Turning diseased blood cells to stem cells may reveal cancer quickly

Saturday, February 5, 2011

WASHINGTON - A study has successfully turned healthy and diseased cells into stem cells, thereby paving way for observing the onset of the blood cancer leukaemia in the laboratory dish.

“This is the first successful reprogramming of blood cells obtained from a patient with leukaemia,” said University of Wisconsin-Madison researcher Igor Slukvin.

“We were able to turn the diseased cells back into pluripotent stem cells.
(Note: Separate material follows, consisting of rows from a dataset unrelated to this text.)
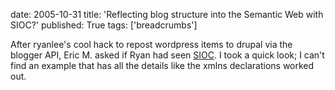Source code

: date: 2005-10-31
title: 'Reflecting blog structure into the Semantic Web with SIOC?'
published: True
tags: ['breadcrumbs']

After ryanlee's cool hack to repost wordpress items to drupal via the blogger API, Eric M. asked if Ryan had seen <a href="http://rdfs.org/sioc/spec/">SIOC</a>. I took a quick look; I can't find an example that has all the details like the xmlns declarations worked out.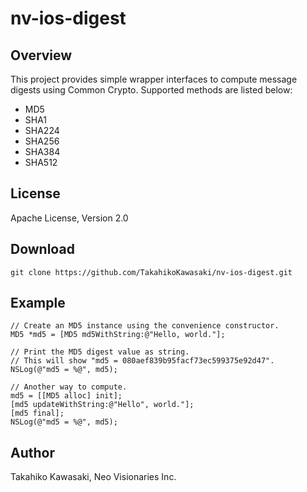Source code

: nv-ios-digest
=============


Overview
--------

This project provides simple wrapper interfaces to compute
message digests using Common Crypto. Supported methods are
listed below:

  * MD5
  * SHA1
  * SHA224
  * SHA256
  * SHA384
  * SHA512


License
-------

Apache License, Version 2.0


Download
--------

    git clone https://github.com/TakahikoKawasaki/nv-ios-digest.git


Example
-------

    // Create an MD5 instance using the convenience constructor.
    MD5 *md5 = [MD5 md5WithString:@"Hello, world."];

    // Print the MD5 digest value as string.
    // This will show "md5 = 080aef839b95facf73ec599375e92d47".
    NSLog(@"md5 = %@", md5);

    // Another way to compute.
    md5 = [[MD5 alloc] init];
    [md5 updateWithString:@"Hello", world."];
    [md5 final];
    NSLog(@"md5 = %@", md5);


Author
------

Takahiko Kawasaki, Neo Visionaries Inc.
This is important because it provides a new model for the study of cancer cells,” he added.

According to Slukvin’s study, reprogramming blood cells to become induced stem cells is many times more efficient than the reprogramming of skin cells.

The new work could open to science vast repositories of banked tissue, both healthy and diseased, such as bone marrow, the soft tissue in bones that helps make blood, and umbilical cord blood.
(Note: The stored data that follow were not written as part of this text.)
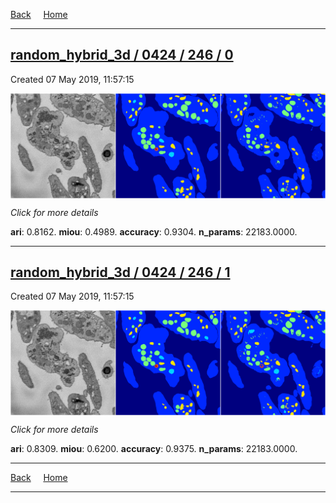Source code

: 
[Back](..)&nbsp;&nbsp;&nbsp;&nbsp;&nbsp;[Home](https://leapmanlab.github.io/snapshots)

---

<div class="summary"><a href="0"><h2>random_hybrid_3d / 0424 / 246 / 0</h2></a><p>Created 07 May 2019, 11:57:15
</p><a href="0"><img src="0/media/summary.png" align="center"></a><p>
<i>Click for more details</i>
</p></div>

**ari**: 0.8162. **miou**: 0.4989. **accuracy**: 0.9304. **n_params**: 22183.0000. 

---

<div class="summary"><a href="1"><h2>random_hybrid_3d / 0424 / 246 / 1</h2></a><p>Created 07 May 2019, 11:57:15
</p><a href="1"><img src="1/media/summary.png" align="center"></a><p>
<i>Click for more details</i>
</p></div>

**ari**: 0.8309. **miou**: 0.6200. **accuracy**: 0.9375. **n_params**: 22183.0000. 

---

[Back](..)&nbsp;&nbsp;&nbsp;&nbsp;&nbsp;[Home](https://leapmanlab.github.io/snapshots)

---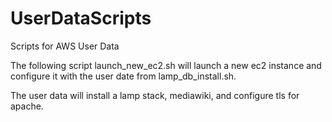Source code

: # UserDataScripts
Scripts for AWS User Data

The following script launch_new_ec2.sh will launch a new ec2 instance and configure
it with the user date from lamp_db_install.sh.

The user data will install a lamp stack, mediawiki, and configure tls for apache.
The results could also help experts unmask the cellular events that go awry and cause cancers such as leukaemia, and could aid the development of new stem cell-based therapies, according to Slukvin.

According to Slukvin, the induced stem cells generated from the diseased tissue retain the exact same complex of genetic abnormalities found in the mature cancer cells. That means that when the induced cells are turned back into blood, scientists could, in theory, watch cancer develop from scratch as cells bearing cancer mutations become cancer stem cells.

“This is very important for developing new leukaemia drugs. A major focus of leukaemia research is to find ways to try and eliminate the most immature leukaemia cells - cancer stem cells,” he said.